As the tour company attracts larger audiences, Omiecinski has hired 12 full-time tour guides. This Halloween, she anticipates sending off five fully booked tours each hour, a sharp increase from last year, when there was no demand for Halloween tours.  

In its short tenure, the Princeton Tour Company has already received high praise from national media, including The New York Times and The Washington Post. TripAdvisor.com rated it the top attraction in Princeton, better than the University.  

Nadia Prodanov, who is from Bulgaria, went on a tour as a team-building activity with her employer, Innophos, a chemical supply company.

“I had been to Princeton before, but now I see it with different eyes,” she said after the tour.

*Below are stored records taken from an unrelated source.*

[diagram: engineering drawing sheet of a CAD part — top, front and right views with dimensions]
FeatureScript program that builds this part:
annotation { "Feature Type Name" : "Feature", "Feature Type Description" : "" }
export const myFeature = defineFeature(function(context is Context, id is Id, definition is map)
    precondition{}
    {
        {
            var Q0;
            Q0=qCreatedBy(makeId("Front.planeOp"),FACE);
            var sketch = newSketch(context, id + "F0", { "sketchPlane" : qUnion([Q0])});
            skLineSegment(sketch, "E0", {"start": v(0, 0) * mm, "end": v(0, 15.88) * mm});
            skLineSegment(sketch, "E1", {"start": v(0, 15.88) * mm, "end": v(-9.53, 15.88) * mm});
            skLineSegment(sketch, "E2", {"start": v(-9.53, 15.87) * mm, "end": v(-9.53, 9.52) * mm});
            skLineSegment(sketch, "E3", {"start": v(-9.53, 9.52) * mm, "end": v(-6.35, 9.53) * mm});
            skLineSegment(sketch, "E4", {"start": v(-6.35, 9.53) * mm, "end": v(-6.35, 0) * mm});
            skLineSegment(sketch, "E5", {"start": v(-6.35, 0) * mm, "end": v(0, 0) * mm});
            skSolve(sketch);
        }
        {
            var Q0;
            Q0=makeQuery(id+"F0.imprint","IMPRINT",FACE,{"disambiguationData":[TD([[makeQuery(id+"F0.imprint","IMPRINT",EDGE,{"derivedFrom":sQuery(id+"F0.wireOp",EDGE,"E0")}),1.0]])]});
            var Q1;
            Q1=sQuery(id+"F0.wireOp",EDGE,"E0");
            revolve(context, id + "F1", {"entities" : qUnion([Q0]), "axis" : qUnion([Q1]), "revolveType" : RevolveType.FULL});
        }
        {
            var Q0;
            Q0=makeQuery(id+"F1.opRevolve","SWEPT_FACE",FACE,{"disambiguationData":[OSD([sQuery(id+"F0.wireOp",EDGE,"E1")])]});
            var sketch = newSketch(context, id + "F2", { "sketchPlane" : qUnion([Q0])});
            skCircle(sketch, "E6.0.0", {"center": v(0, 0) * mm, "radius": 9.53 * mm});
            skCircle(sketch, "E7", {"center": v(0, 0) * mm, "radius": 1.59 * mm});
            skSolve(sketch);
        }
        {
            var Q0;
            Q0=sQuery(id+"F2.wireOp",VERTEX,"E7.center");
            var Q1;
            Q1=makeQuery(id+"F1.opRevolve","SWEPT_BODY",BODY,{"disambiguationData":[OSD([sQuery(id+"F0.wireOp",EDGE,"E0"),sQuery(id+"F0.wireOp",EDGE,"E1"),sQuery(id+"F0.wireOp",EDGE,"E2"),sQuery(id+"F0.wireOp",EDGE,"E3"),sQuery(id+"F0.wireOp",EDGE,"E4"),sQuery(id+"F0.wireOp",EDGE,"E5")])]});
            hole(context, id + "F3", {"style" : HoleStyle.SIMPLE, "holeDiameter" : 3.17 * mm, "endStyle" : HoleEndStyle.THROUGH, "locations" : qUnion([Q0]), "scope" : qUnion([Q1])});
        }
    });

In addition to running the company, Omiecinski maintains a daily blog, “Princeton WannaBe,” that is peppered with Princeton trivia. In a recent post, she wrote about how Woodrow Wilson, Class of 1879, forced Princeton students to choose between having hard liquor and cars on campus when he served as president of the University.

Several people have already offered to buy the company, but Omiecinski said she does not plan on selling. She said she enjoys the flexibility of being a small business owner and hopes to be around for a while.

“I’m not really looking to make this a huge thing. I just want to give great tours for people who want to tour Princeton ... This is what I want to do with my time,” she said.